▶ **About this exercise**: Rewrite the material, putting "₽" in place of every "руб." and keeping everything else the same.

▶ **Stored data**:
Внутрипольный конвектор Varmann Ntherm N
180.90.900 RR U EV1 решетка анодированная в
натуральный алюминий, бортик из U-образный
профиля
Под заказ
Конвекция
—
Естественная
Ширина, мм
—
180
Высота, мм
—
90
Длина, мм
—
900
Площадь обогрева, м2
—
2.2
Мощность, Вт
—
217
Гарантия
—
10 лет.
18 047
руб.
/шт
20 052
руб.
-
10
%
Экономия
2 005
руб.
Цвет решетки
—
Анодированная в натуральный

▶ **Output below**:
Внутрипольный конвектор Varmann Ntherm N
180.90.900 RR U EV1 решетка анодированная в
натуральный алюминий, бортик из U-образный
профиля
Под заказ
Конвекция
—
Естественная
Ширина, мм
—
180
Высота, мм
—
90
Длина, мм
—
900
Площадь обогрева, м2
—
2.2
Мощность, Вт
—
217
Гарантия
—
10 лет.
18 047
₽
/шт
20 052
₽
-
10
%
Экономия
2 005
₽
Цвет решетки
—
Анодированная в натуральный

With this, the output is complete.